11 AUGUST 1906, Page 14

[TO THE EDITOR OF TUE "SPECTATOR."]

SIR,—In your editorial note to Mr. Percy L. Parker's letter of last week you claim that the Church of England is the national Church, first, "because she does not exclude any Christian Englishmen from her ministrations if they are willing to use them," which is true of the chief Evangelical Free Churches ; and secondly, "because she is comprehensive enough in the matter of doctrine to allow a great variety of belief." But this latter claim is one that surely cannot be maintained by a Church founded on a series of Acts of Uni- formity, and, if it be permissible to a Nonconformist to say so in your hospitable pages, a series of Acts marked by great intolerance.

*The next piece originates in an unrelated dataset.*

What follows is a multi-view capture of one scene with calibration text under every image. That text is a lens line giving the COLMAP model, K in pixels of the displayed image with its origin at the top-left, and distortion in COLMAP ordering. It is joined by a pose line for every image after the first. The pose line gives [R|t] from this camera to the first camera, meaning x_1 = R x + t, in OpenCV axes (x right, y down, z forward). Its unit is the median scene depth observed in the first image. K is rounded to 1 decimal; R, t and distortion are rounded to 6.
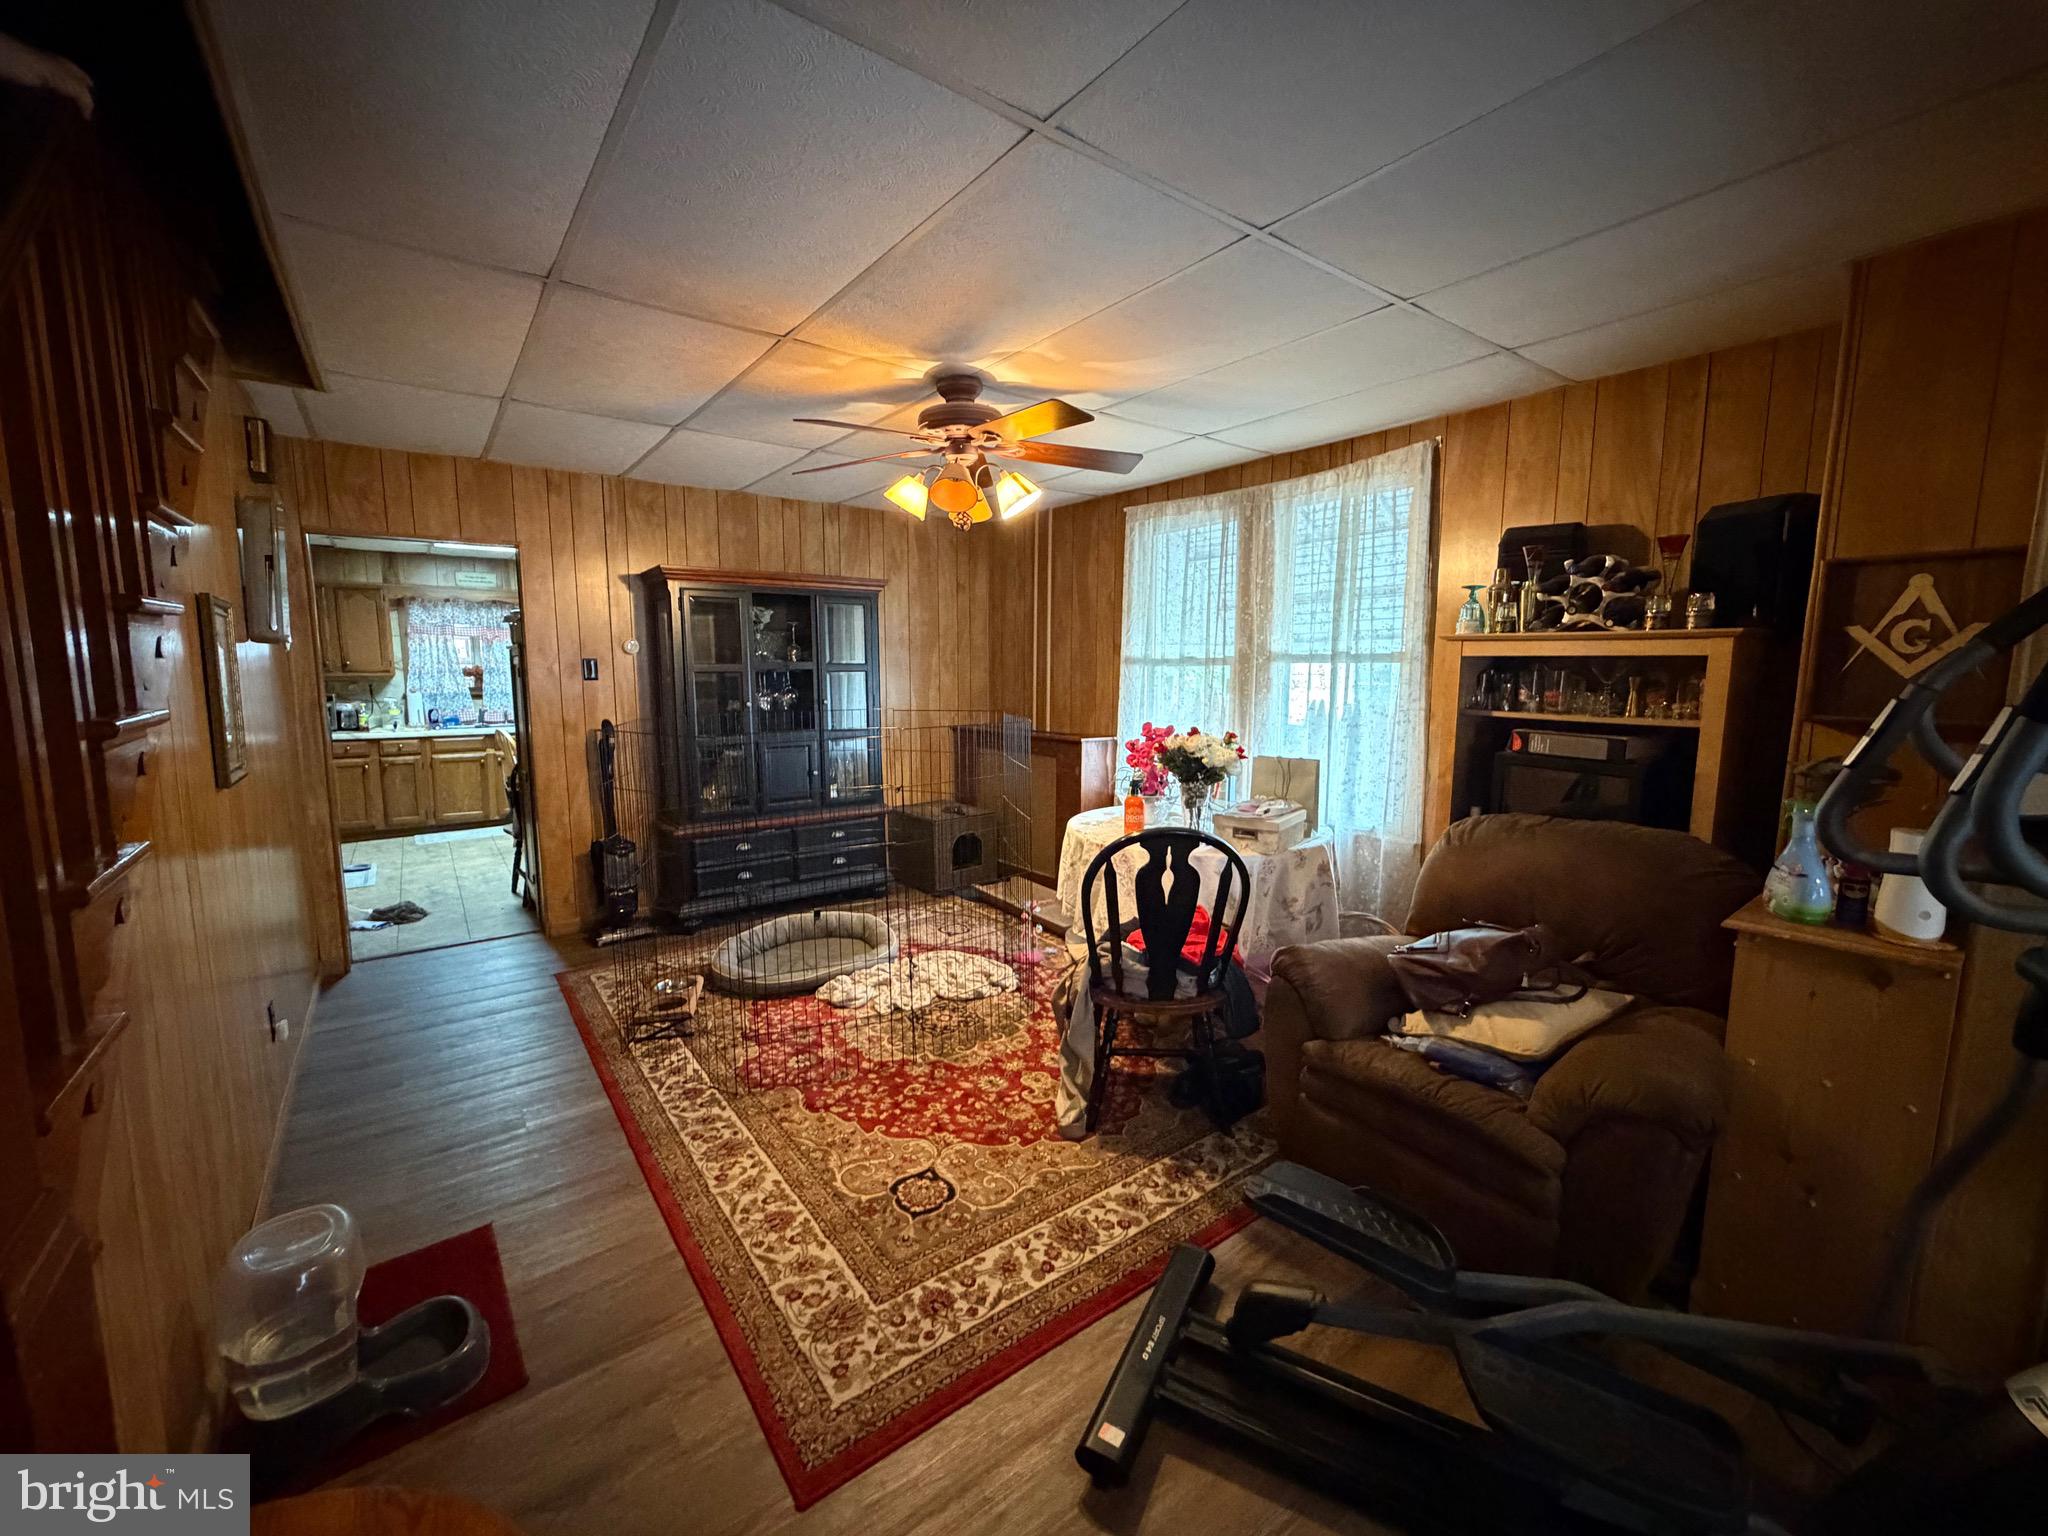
lens RADIAL K [[820.4, 0, 1024.0], [0, 820.4, 768.0], [0, 0, 1]] dist [0.002261, 0.000664]
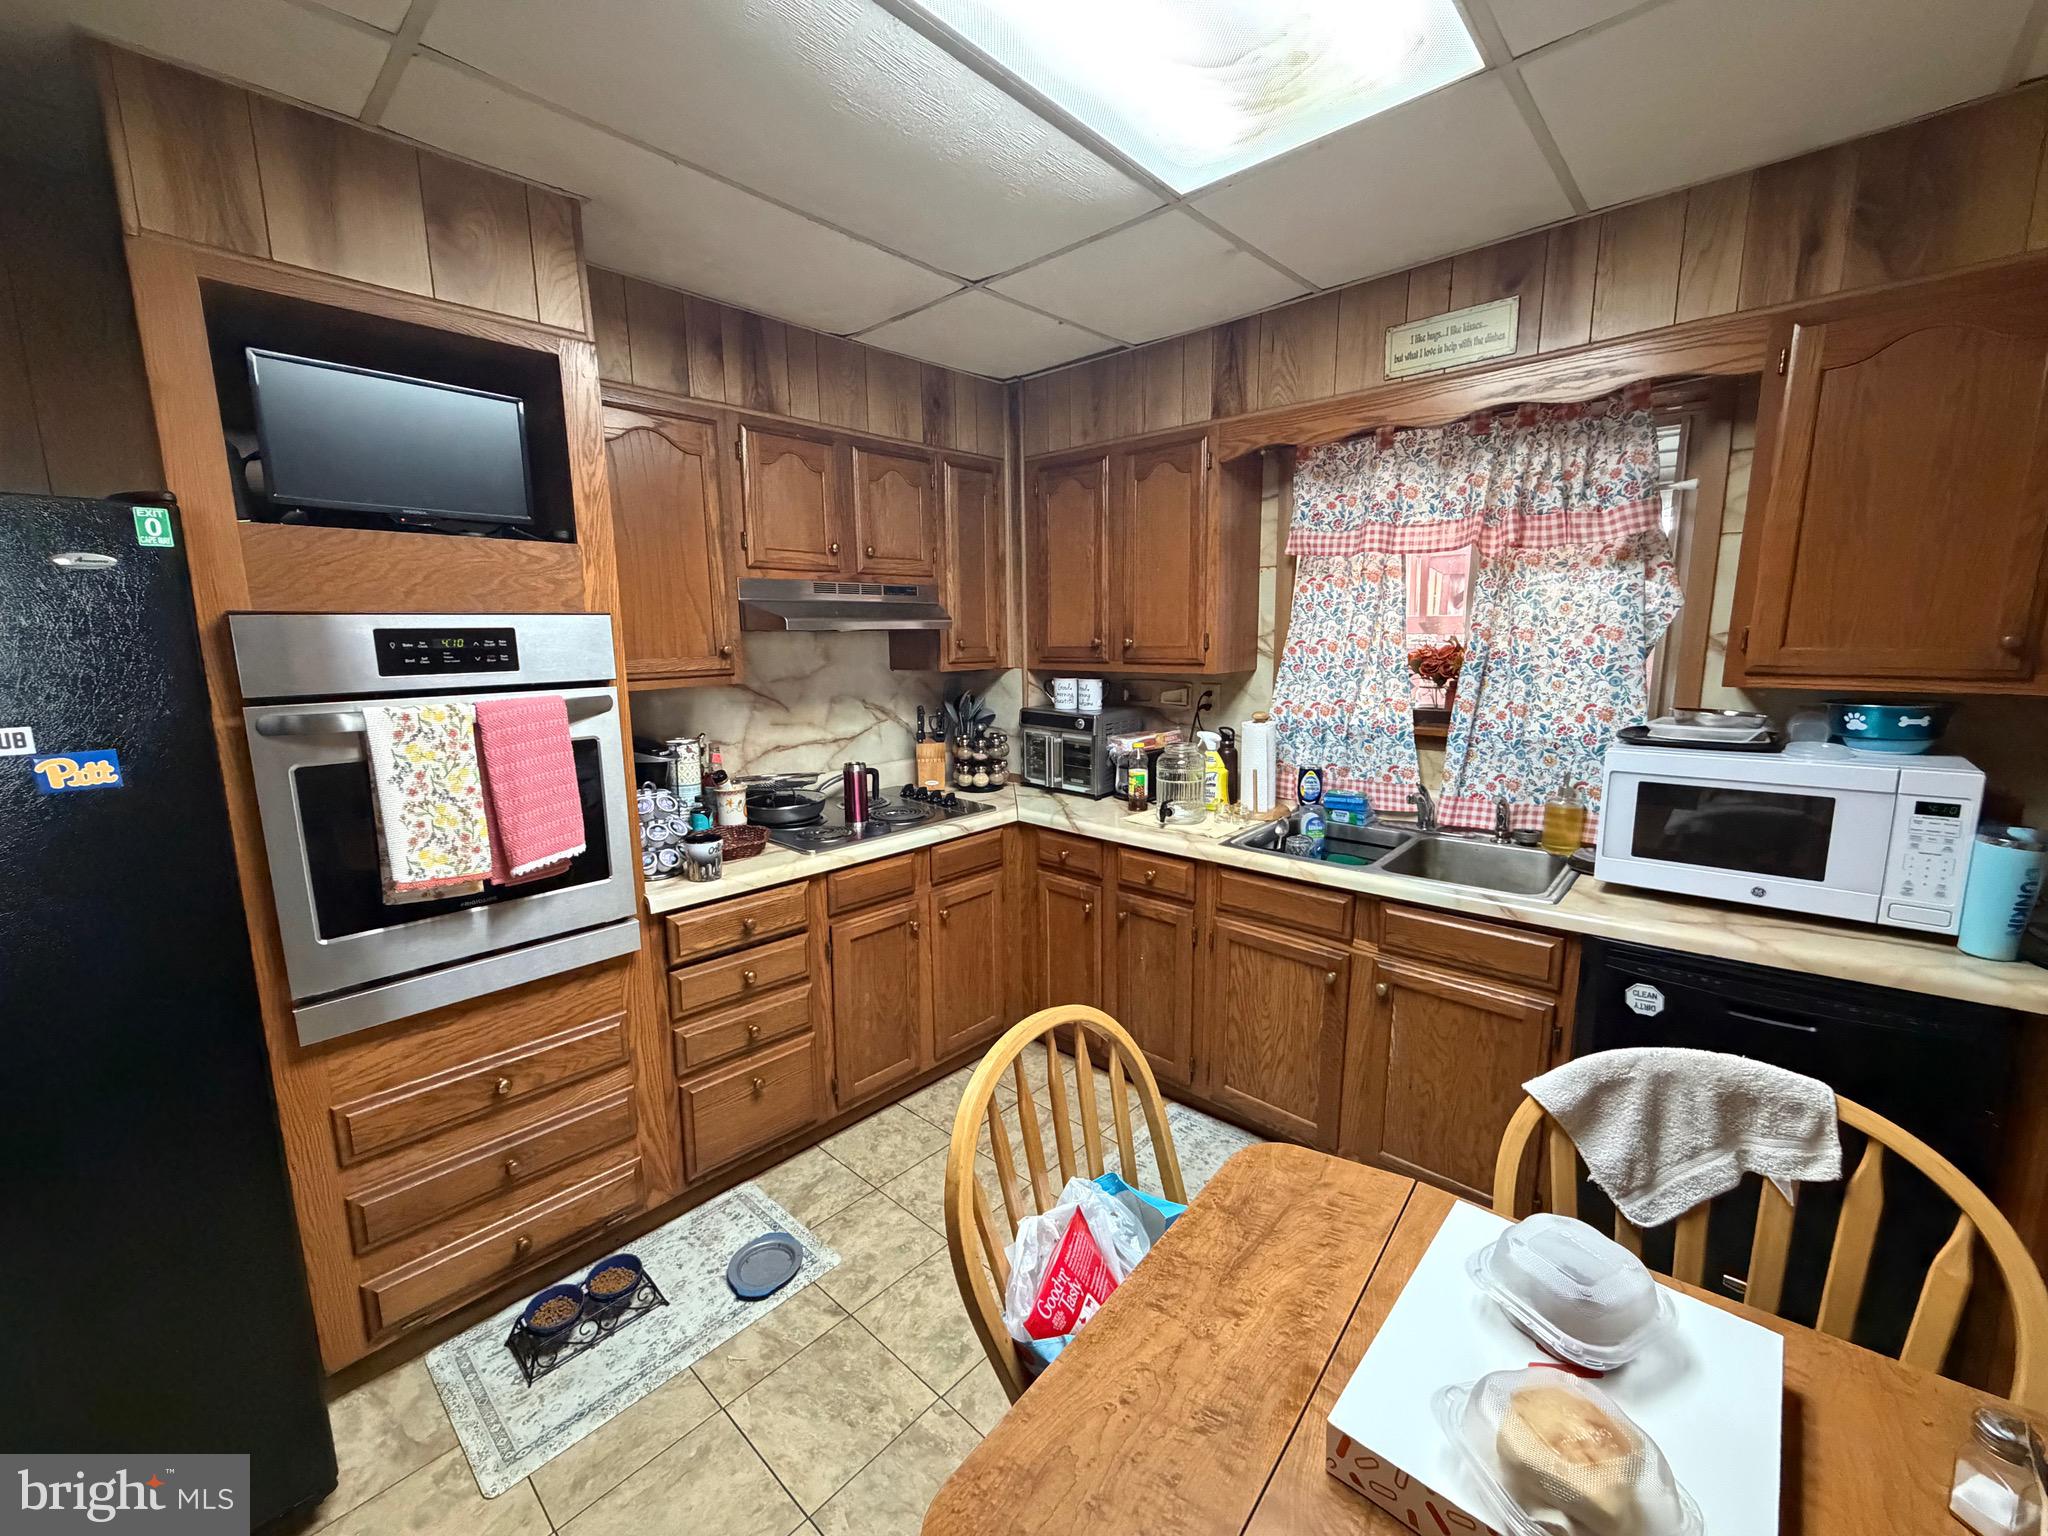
lens RADIAL K [[820.4, 0, 1024.0], [0, 820.4, 768.0], [0, 0, 1]] dist [0.002261, 0.000664]
pose [[0.174680, 0.164948, -0.970711, -0.409868], [-0.104580, 0.983400, 0.148285, -0.116494], [0.979056, 0.075614, 0.189031, 0.845916]]
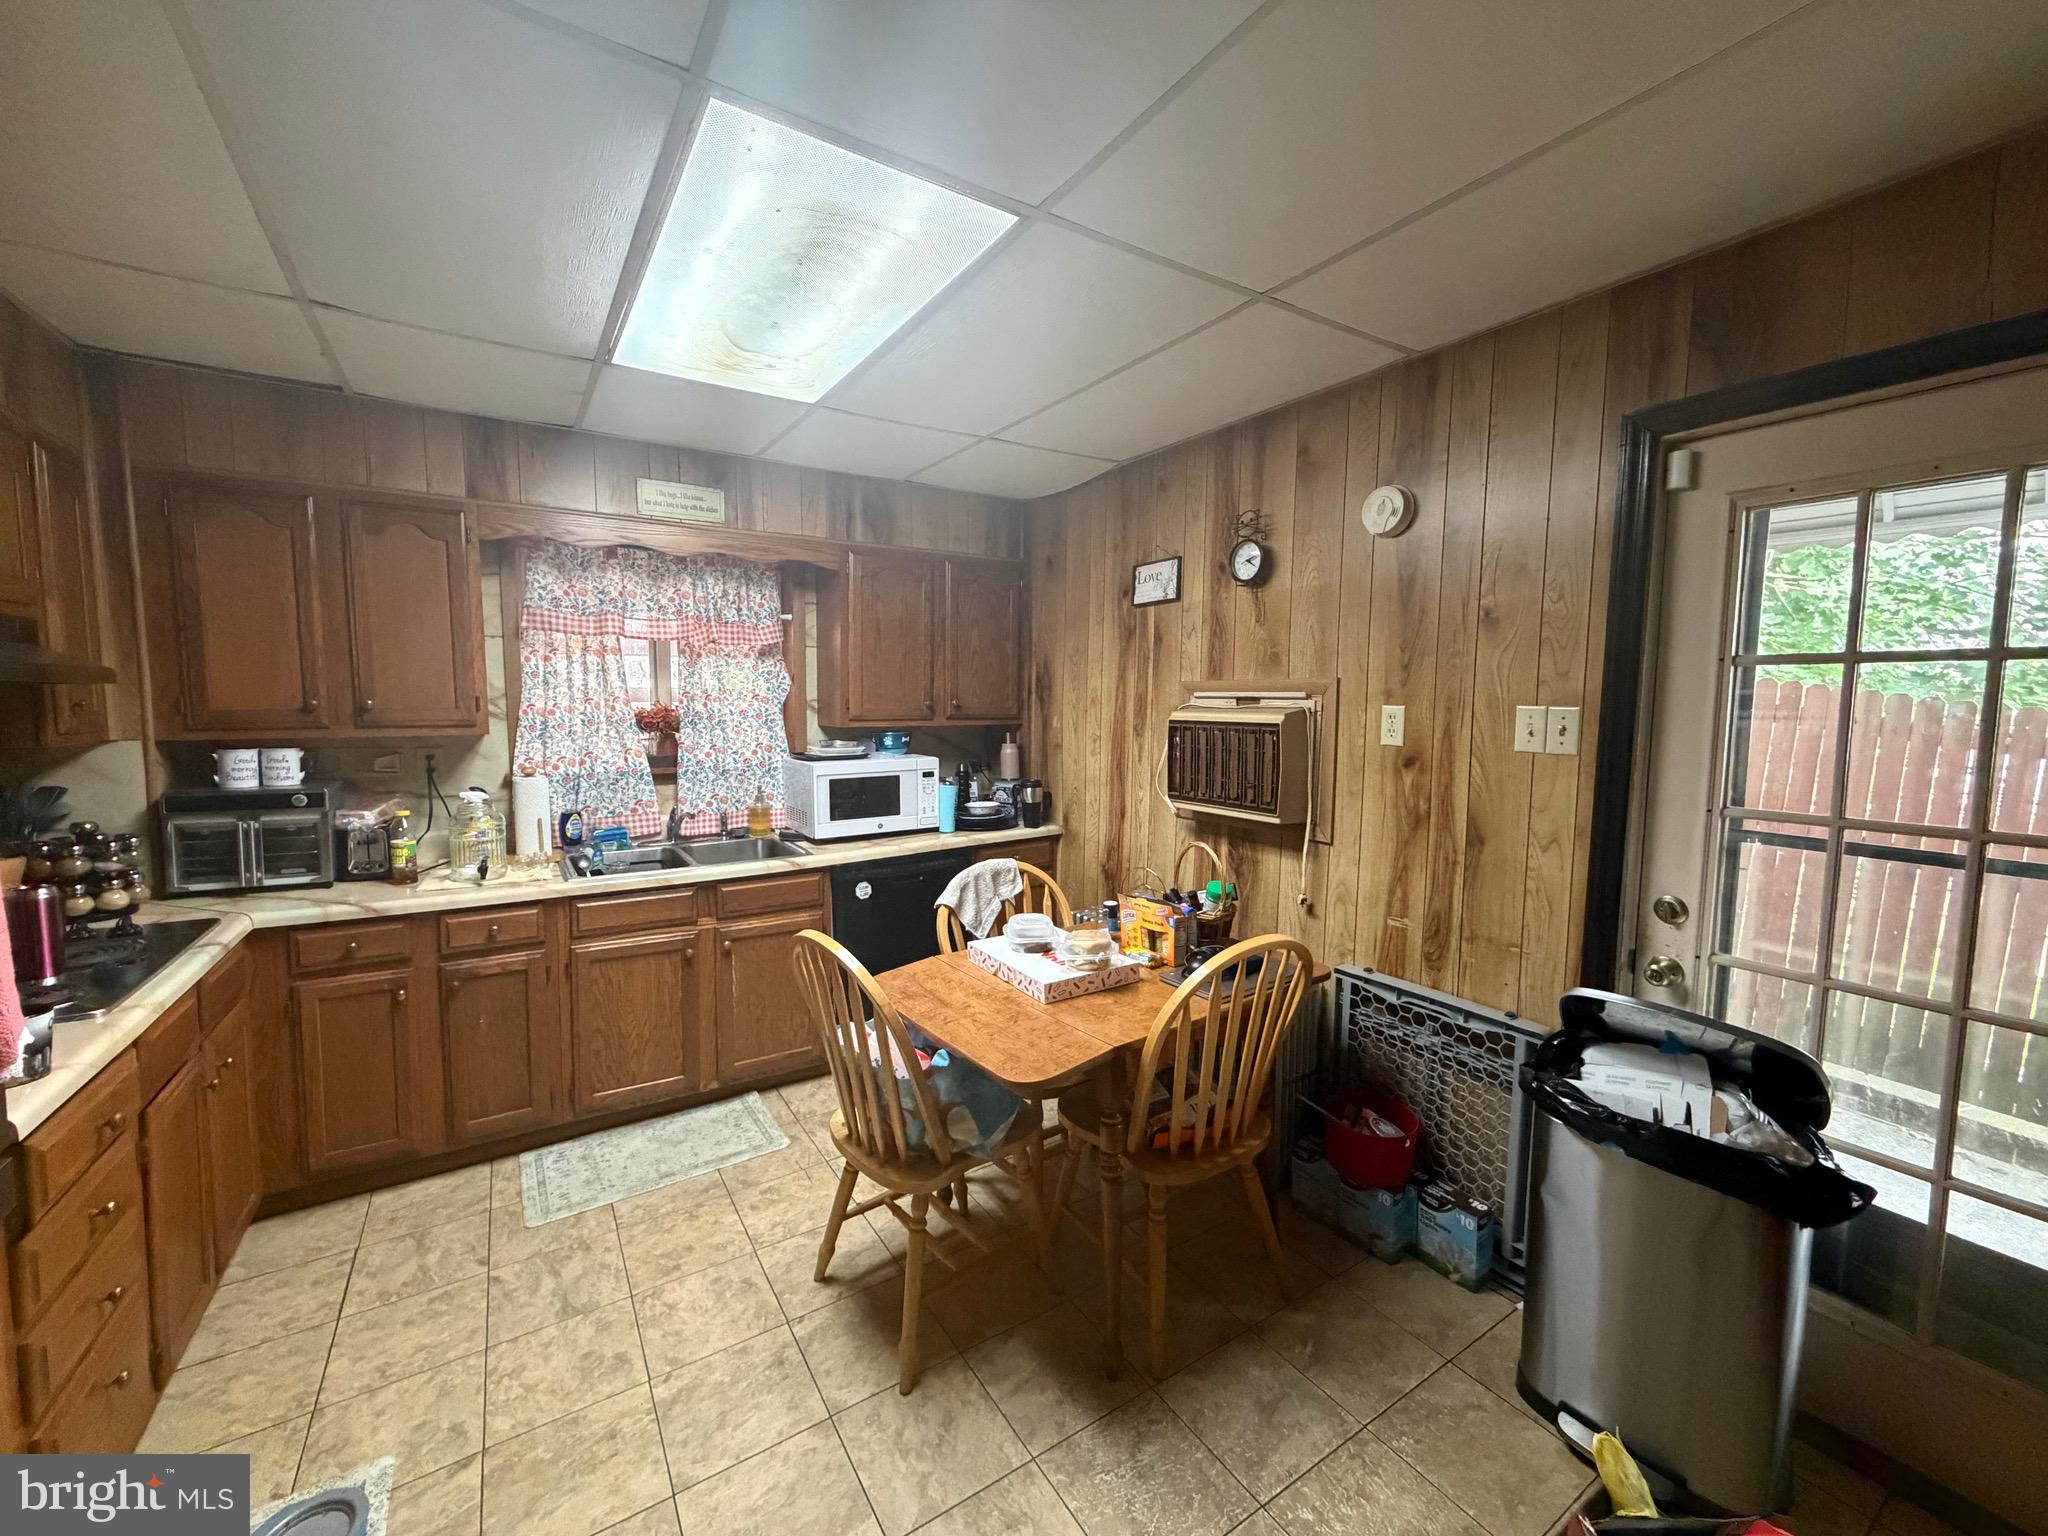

The Establishment received its chief features under Elizabeth, and out of the clamour of the religious con- troversies of that day the one clear and intelligible note which reaches us is the determination of the Queen and her hierarchy to" bring the Church into a uniformity." The last and worst of the Acts of Uniformity, that of 1662, was intended to make a large number of the leading clergy either Nonconformists or hypocrites. It is true enough that within the State Church a remarkable variety of Christian beliefs and practices is to be found; but this is not because the Church is comprehensive, it is because the Church is lawless. It is possible to-day to subscribe to one set of Articles and preach another without moral offence. But to the Nonconformist, the man who claims to have a conscience in these affairs, the phenomenon is a great mystery.—I am, Sir, &c.,

Tyddyn Meilir, Pwltheli, North Wales. Wm. PIERCE.